--- DOCUMENT TEXT Enclosed Below ---
Staff relations and the hospo/life balance.
I got home from the gym today and walked into my room. I stood in my doorway and just sort of looked around. My usual organized chaos could be seen, as well as some girly stuff…. A pink laptop, some clothes, girl products in the bathroom. These things don’t belong to me, they belong to a girl of course. A real live one. Who happens to be my girlfriend. I don’t mind having her stuff lying around because she’s totally awesome…..amazing in fact! Where did I meet this perfect creature you ask?
Yup, my girlfriend works with me…..actually she works for me. While I’m affectionately now known as “dirty ol boss”, our relationship is actually a serious fulfilling one that just keeps getting better and better. So nothing makes me prouder than being able to write this blog that hopefully breaks the stereotype of the fickle hospo worker who throws their affections around willy nilly.
As a hospo-for-lifer, I am more aware than most of how the industry can take over your life. It can be a sort of traction beam that just keeps sucking you back in again and again. It’s an addictive lifestyle, and a little bubble that can be hard to balance with a life outside of it. It can be especially hard to hold down a long term relationship with someone outside of the bar environment.
Sometimes I reminisce on my first years as a bartender, and I cringe a little. There I was, all young and stuff, on an epic ego trip because I was behind a bar, thinking it was all about me. Any young thing in a miniskirt who gave me a smile, I’d turn into some show-pony douchebag. When I did finally get into a long term relationship, quite often I would put the lifestyle first, to the detriment of my personal life. “Sorry girlfriend-at-the-time, I’m not going to stay in with you for a nice night in front of the TV, because whatshisname from that bar you don’t like is having drinks at that other bar you don’t like…. Yes I’m aware it’s a Monday night…”
This happened a lot, and I always chose hospo over the girlfriend. I could’ve taken her with me… But I didn’t. It was almost like I enjoyed living two lives. And as you would expect, the relationships started to suffer.
--- End of Enclosed DOCUMENT TEXT ---
--- DATA SECTION Enclosed Below ---
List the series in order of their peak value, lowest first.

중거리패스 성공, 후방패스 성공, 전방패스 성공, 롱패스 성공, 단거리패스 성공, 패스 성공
--- End of Enclosed DATA SECTION ---
Write out the blog post on staff relations and the hospo/life balance again in full, word for word.

Staff relations and the hospo/life balance.
I got home from the gym today and walked into my room. I stood in my doorway and just sort of looked around. My usual organized chaos could be seen, as well as some girly stuff…. A pink laptop, some clothes, girl products in the bathroom. These things don’t belong to me, they belong to a girl of course. A real live one. Who happens to be my girlfriend. I don’t mind having her stuff lying around because she’s totally awesome…..amazing in fact! Where did I meet this perfect creature you ask?
Yup, my girlfriend works with me…..actually she works for me. While I’m affectionately now known as “dirty ol boss”, our relationship is actually a serious fulfilling one that just keeps getting better and better. So nothing makes me prouder than being able to write this blog that hopefully breaks the stereotype of the fickle hospo worker who throws their affections around willy nilly.
As a hospo-for-lifer, I am more aware than most of how the industry can take over your life. It can be a sort of traction beam that just keeps sucking you back in again and again. It’s an addictive lifestyle, and a little bubble that can be hard to balance with a life outside of it. It can be especially hard to hold down a long term relationship with someone outside of the bar environment.
Sometimes I reminisce on my first years as a bartender, and I cringe a little. There I was, all young and stuff, on an epic ego trip because I was behind a bar, thinking it was all about me. Any young thing in a miniskirt who gave me a smile, I’d turn into some show-pony douchebag. When I did finally get into a long term relationship, quite often I would put the lifestyle first, to the detriment of my personal life. “Sorry girlfriend-at-the-time, I’m not going to stay in with you for a nice night in front of the TV, because whatshisname from that bar you don’t like is having drinks at that other bar you don’t like…. Yes I’m aware it’s a Monday night…”
This happened a lot, and I always chose hospo over the girlfriend. I could’ve taken her with me… But I didn’t. It was almost like I enjoyed living two lives. And as you would expect, the relationships started to suffer.